Work item:
Across the entries below, the lines containing "begin" should be counted and only their number returned.

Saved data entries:
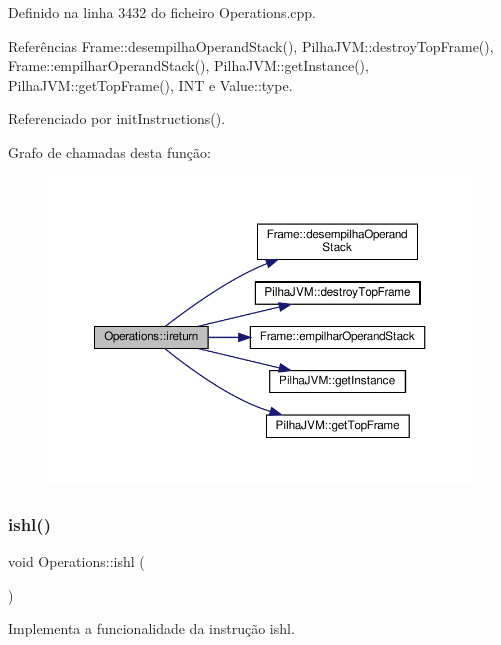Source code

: Definido na linha 3432 do ficheiro Operations.\+cpp.



Referências Frame\+::desempilha\+Operand\+Stack(), Pilha\+J\+V\+M\+::destroy\+Top\+Frame(), Frame\+::empilhar\+Operand\+Stack(), Pilha\+J\+V\+M\+::get\+Instance(), Pilha\+J\+V\+M\+::get\+Top\+Frame(), I\+NT e Value\+::type.



Referenciado por init\+Instructions().

Grafo de chamadas desta função\+:\nopagebreak
\begin{figure}[H]
\begin{center}
\leavevmode
\includegraphics[width=350pt]{classOperations_a4be12fb7c8eeee8a2f6489ec27a46dce_cgraph}
\end{center}
\end{figure}
\mbox{\label{classOperations_a3139bbe41519fb4761ecd7e2a8ddb994}} 
\subsubsection{\texorpdfstring{ishl()}{ishl()}}
{\footnotesize\ttfamily void Operations\+::ishl (\begin{DoxyParamCaption}{ }\end{DoxyParamCaption})\hspace{0.3cm}{\ttfamily [private]}}



Implementa a funcionalidade da instrução ishl. 



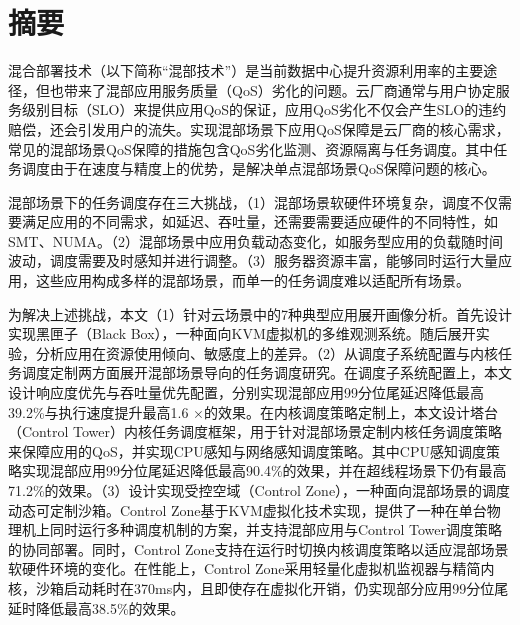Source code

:
\maketitle%
\MAKETITLE%
\makedeclaration%
\intobmk\chapter*{摘\quad 要}%
\setcounter{page}{1}%


混合部署技术（以下简称“混部技术”）是当前数据中心提升资源利用率的主要途径，但也带来了混部应用服务质量（QoS）劣化的问题。云厂商通常与用户协定服务级别目标（SLO）来提供应用QoS的保证，应用QoS劣化不仅会产生SLO的违约赔偿，还会引发用户的流失。实现混部场景下应用QoS保障是云厂商的核心需求，常见的混部场景QoS保障的措施包含QoS劣化监测、资源隔离与任务调度。其中任务调度由于在速度与精度上的优势，是解决单点混部场景QoS保障问题的核心。

混部场景下的任务调度存在三大挑战，（1）混部场景软硬件环境复杂，调度不仅需要满足应用的不同需求，如延迟、吞吐量，还需要需要适应硬件的不同特性，如SMT、NUMA。（2）混部场景中应用负载动态变化，如服务型应用的负载随时间波动，调度需要及时感知并进行调整。（3）服务器资源丰富，能够同时运行大量应用，这些应用构成多样的混部场景，而单一的任务调度难以适配所有场景。

为解决上述挑战，本文（1）针对云场景中的7种典型应用展开画像分析。首先设计实现黑匣子（Black Box），一种面向KVM虚拟机的多维观测系统。随后展开实验，分析应用在资源使用倾向、敏感度上的差异。（2）从调度子系统配置与内核任务调度定制两方面展开混部场景导向的任务调度研究。在调度子系统配置上，本文设计响应度优先与吞吐量优先配置，分别实现混部应用99分位尾延迟降低最高39.2\%与执行速度提升最高1.6 $\times$的效果。在内核调度策略定制上，本文设计塔台（Control Tower）内核任务调度框架，用于针对混部场景定制内核任务调度策略来保障应用的QoS，并实现CPU感知与网络感知调度策略。其中CPU感知调度策略实现混部应用99分位尾延迟降低最高90.4\%的效果，并在超线程场景下仍有最高71.2\%的效果。（3）设计实现受控空域（Control Zone），一种面向混部场景的调度动态可定制沙箱。Control Zone基于KVM虚拟化技术实现，提供了一种在单台物理机上同时运行多种调度机制的方案，并支持混部应用与Control Tower调度策略的协同部署。同时，Control Zone支持在运行时切换内核调度策略以适应混部场景软硬件环境的变化。在性能上，Control Zone采用轻量化虚拟机监视器与精简内核，沙箱启动耗时在370ms内，且即使存在虚拟化开销，仍实现部分应用99分位尾延时降低最高38.5\%的效果。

Solution below:
3